> _Data in this exercise_:
——

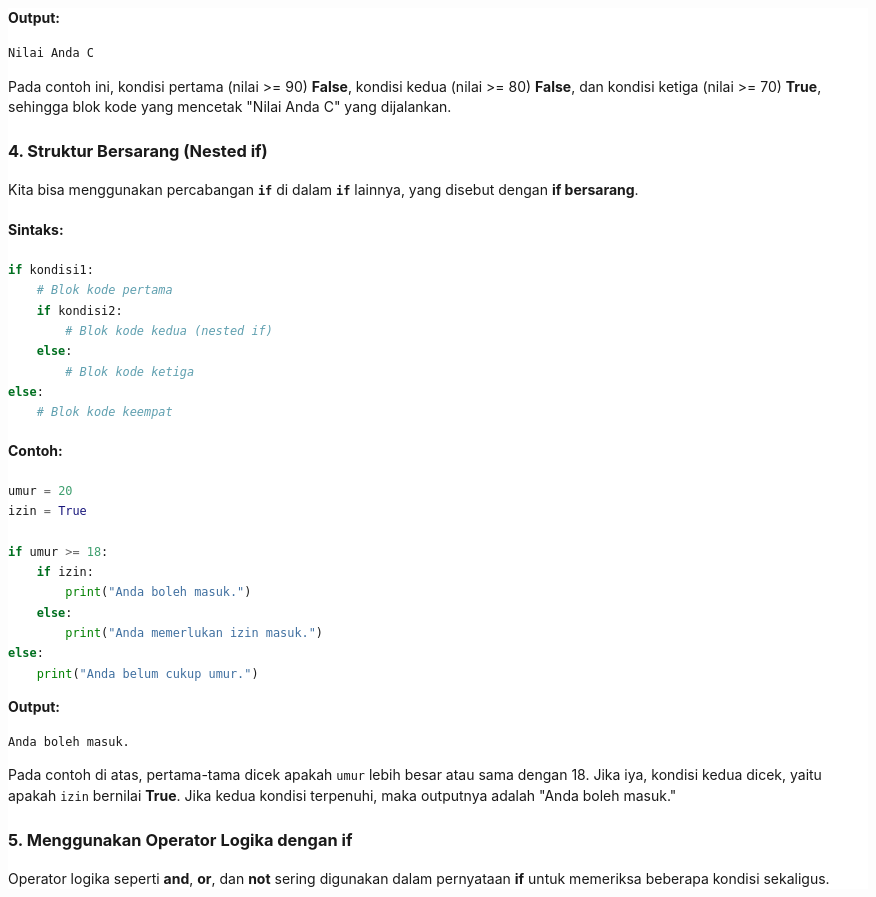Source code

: **Output:**

```
Nilai Anda C
```

Pada contoh ini, kondisi pertama (nilai >= 90) **False**, kondisi kedua (nilai >= 80) **False**, dan kondisi ketiga (nilai >= 70) **True**, sehingga blok kode yang mencetak "Nilai Anda C" yang dijalankan.

### 4. Struktur Bersarang (Nested if)

Kita bisa menggunakan percabangan **`if`** di dalam **`if`** lainnya, yang disebut dengan **if bersarang**.

#### Sintaks:

```python
if kondisi1:
    # Blok kode pertama
    if kondisi2:
        # Blok kode kedua (nested if)
    else:
        # Blok kode ketiga
else:
    # Blok kode keempat
```

#### Contoh:

```python
umur = 20
izin = True

if umur >= 18:
    if izin:
        print("Anda boleh masuk.")
    else:
        print("Anda memerlukan izin masuk.")
else:
    print("Anda belum cukup umur.")
```

**Output:**

```
Anda boleh masuk.
```

Pada contoh di atas, pertama-tama dicek apakah `umur` lebih besar atau sama dengan 18. Jika iya, kondisi kedua dicek, yaitu apakah `izin` bernilai **True**. Jika kedua kondisi terpenuhi, maka outputnya adalah "Anda boleh masuk."

### 5. Menggunakan Operator Logika dengan **if**

Operator logika seperti **and**, **or**, dan **not** sering digunakan dalam pernyataan **if** untuk memeriksa beberapa kondisi sekaligus.

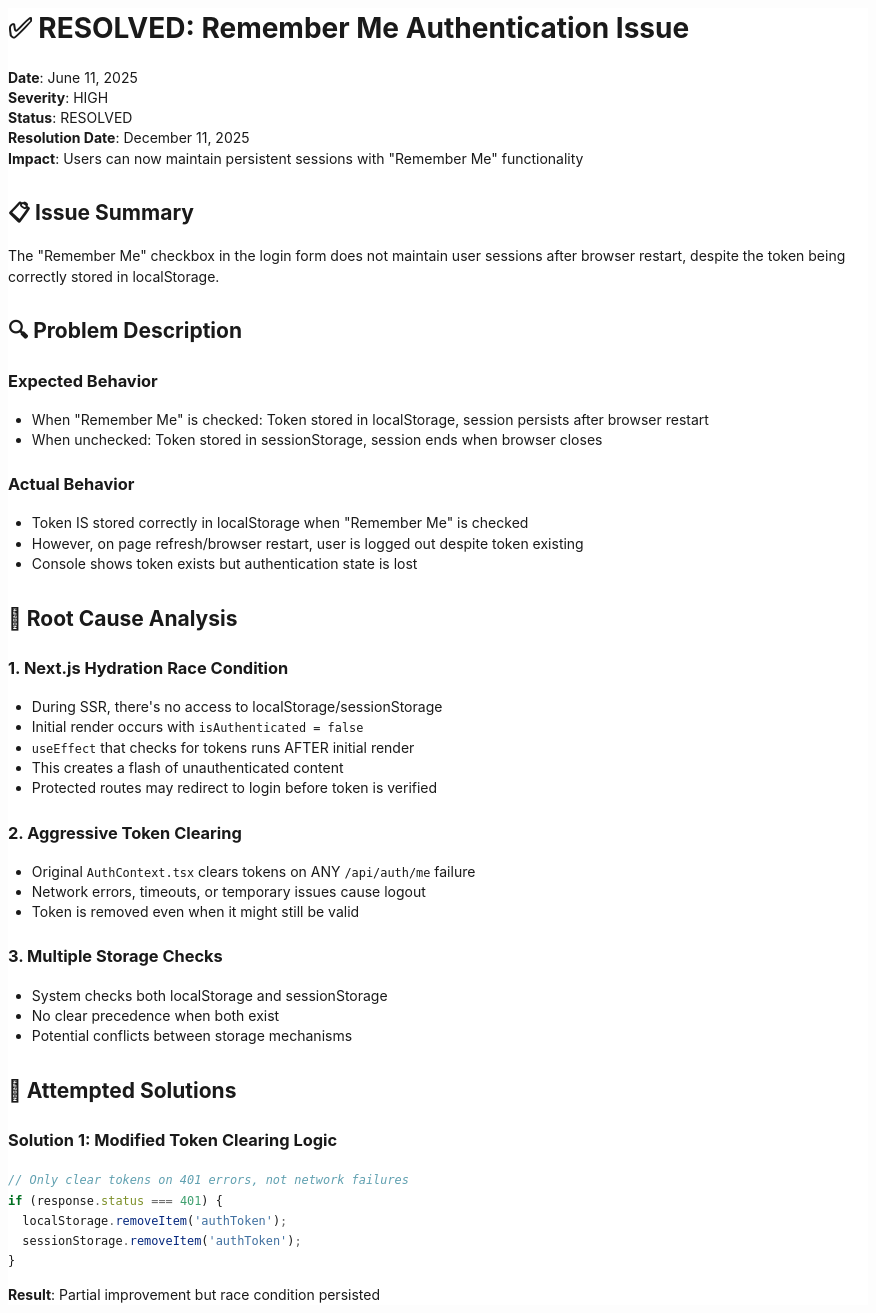 # ✅ RESOLVED: Remember Me Authentication Issue

**Date**: June 11, 2025  
**Severity**: HIGH  
**Status**: RESOLVED  
**Resolution Date**: December 11, 2025  
**Impact**: Users can now maintain persistent sessions with "Remember Me" functionality

## 📋 Issue Summary

The "Remember Me" checkbox in the login form does not maintain user sessions after browser restart, despite the token being correctly stored in localStorage.

## 🔍 Problem Description

### Expected Behavior
- When "Remember Me" is checked: Token stored in localStorage, session persists after browser restart
- When unchecked: Token stored in sessionStorage, session ends when browser closes

### Actual Behavior
- Token IS stored correctly in localStorage when "Remember Me" is checked
- However, on page refresh/browser restart, user is logged out despite token existing
- Console shows token exists but authentication state is lost

## 🐛 Root Cause Analysis

### 1. **Next.js Hydration Race Condition**
- During SSR, there's no access to localStorage/sessionStorage
- Initial render occurs with `isAuthenticated = false`
- `useEffect` that checks for tokens runs AFTER initial render
- This creates a flash of unauthenticated content
- Protected routes may redirect to login before token is verified

### 2. **Aggressive Token Clearing**
- Original `AuthContext.tsx` clears tokens on ANY `/api/auth/me` failure
- Network errors, timeouts, or temporary issues cause logout
- Token is removed even when it might still be valid

### 3. **Multiple Storage Checks**
- System checks both localStorage and sessionStorage
- No clear precedence when both exist
- Potential conflicts between storage mechanisms

## 🔧 Attempted Solutions

### Solution 1: Modified Token Clearing Logic
```typescript
// Only clear tokens on 401 errors, not network failures
if (response.status === 401) {
  localStorage.removeItem('authToken');
  sessionStorage.removeItem('authToken');
}
```
**Result**: Partial improvement but race condition persisted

——

> _Task details_:
Give the number of lines in the records above that contain the word "removeItem", and nothing more.

> _Result of this task_:
2